World Neurosurg. 2017 Jan 09;:
Authors: Zhai X, Cui J, Wang Y, Qu Z, Mu Q, Li P, Zhang C, Yang M, Chen X, Chen Z, Li M
Abstract
BACKGROUND: To examine the risk of bias of methodological quality of reporting randomized clinical trials (RCTs) in major neurology journals before and after the updation (2011) of Cochrane risk of bias tool.
METHODS: RCTs in five leading neurology journals in 2008 and 2013 were searched systematically. Characteristics were extracted based on the list of the modified Cochrane Collaboration's tool. Country, number of patients, type of intervention and funding source were also revealed for further analysis.
RESULTS: A total of 138 RCTs were enrolled in this study.

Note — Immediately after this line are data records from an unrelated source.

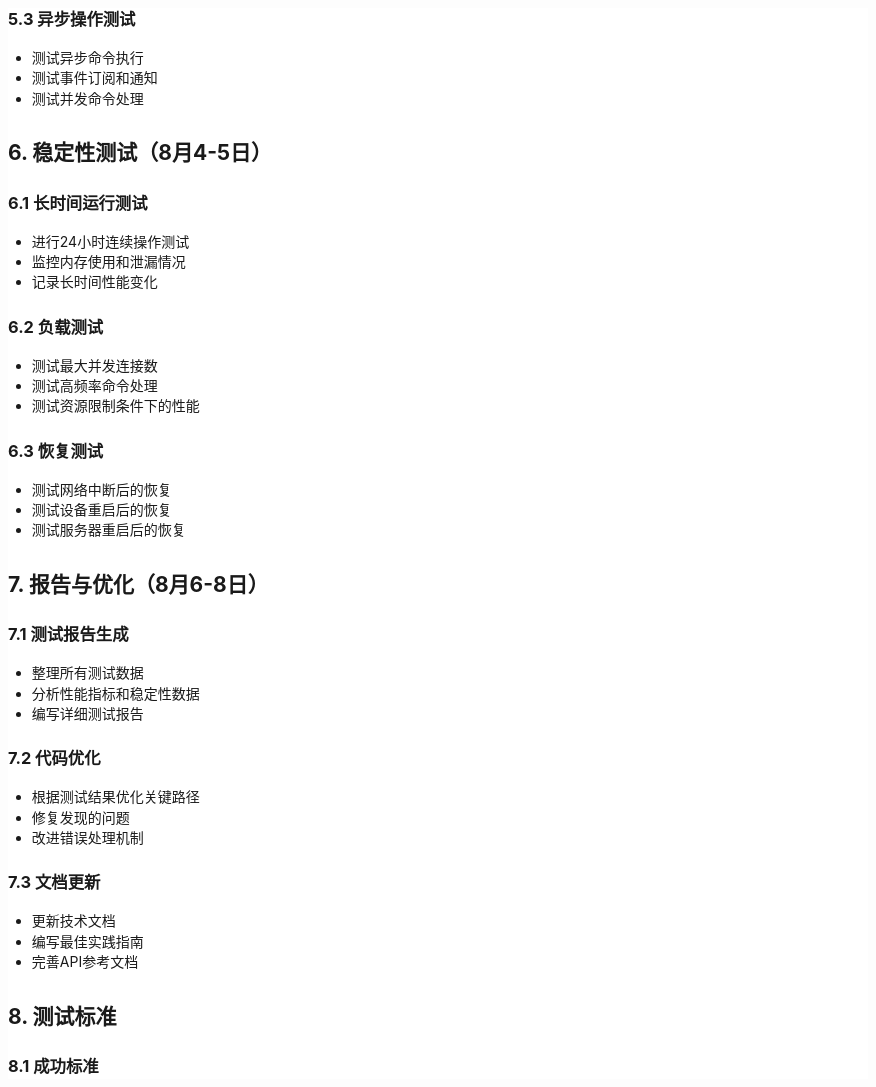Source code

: ### 5.3 异步操作测试

- 测试异步命令执行
- 测试事件订阅和通知
- 测试并发命令处理

## 6. 稳定性测试（8月4-5日）

### 6.1 长时间运行测试

- 进行24小时连续操作测试
- 监控内存使用和泄漏情况
- 记录长时间性能变化

### 6.2 负载测试

- 测试最大并发连接数
- 测试高频率命令处理
- 测试资源限制条件下的性能

### 6.3 恢复测试

- 测试网络中断后的恢复
- 测试设备重启后的恢复
- 测试服务器重启后的恢复

## 7. 报告与优化（8月6-8日）

### 7.1 测试报告生成

- 整理所有测试数据
- 分析性能指标和稳定性数据
- 编写详细测试报告

### 7.2 代码优化

- 根据测试结果优化关键路径
- 修复发现的问题
- 改进错误处理机制

### 7.3 文档更新

- 更新技术文档
- 编写最佳实践指南
- 完善API参考文档

## 8. 测试标准

### 8.1 成功标准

The rates of following a trial plan were 61.6 % for the allocation generation, 52.9 % for the allocation concealment, 84.8 % for the blinding of the participants or the personnel, 34.8 % for the blinding of outcome assessment, 78.3 % for the incomplete outcome data, and 67.4 % for the selective reporting. A significant setback was found in "the selective reporting" in 2013 than that in 2008. Trials performed by multi-centers and on a large scale had significantly more "low risk of bias" trials. Not only the number of surgical trials (5.8%) was much less than that of trials using drugs (73.9%), but also the reporting quality of surgical trials were worse(p = 0.008). Finally, only 17.4 % trials met the criterion of "low risk of bias".
CONCLUSIONS: The modified "risk of bias" tool is an improved version for assessment. Methodological quality of reporting RCTs in the five neurology journals is unsatisfactory, especially that for surgical RCTs, and it could be further improved.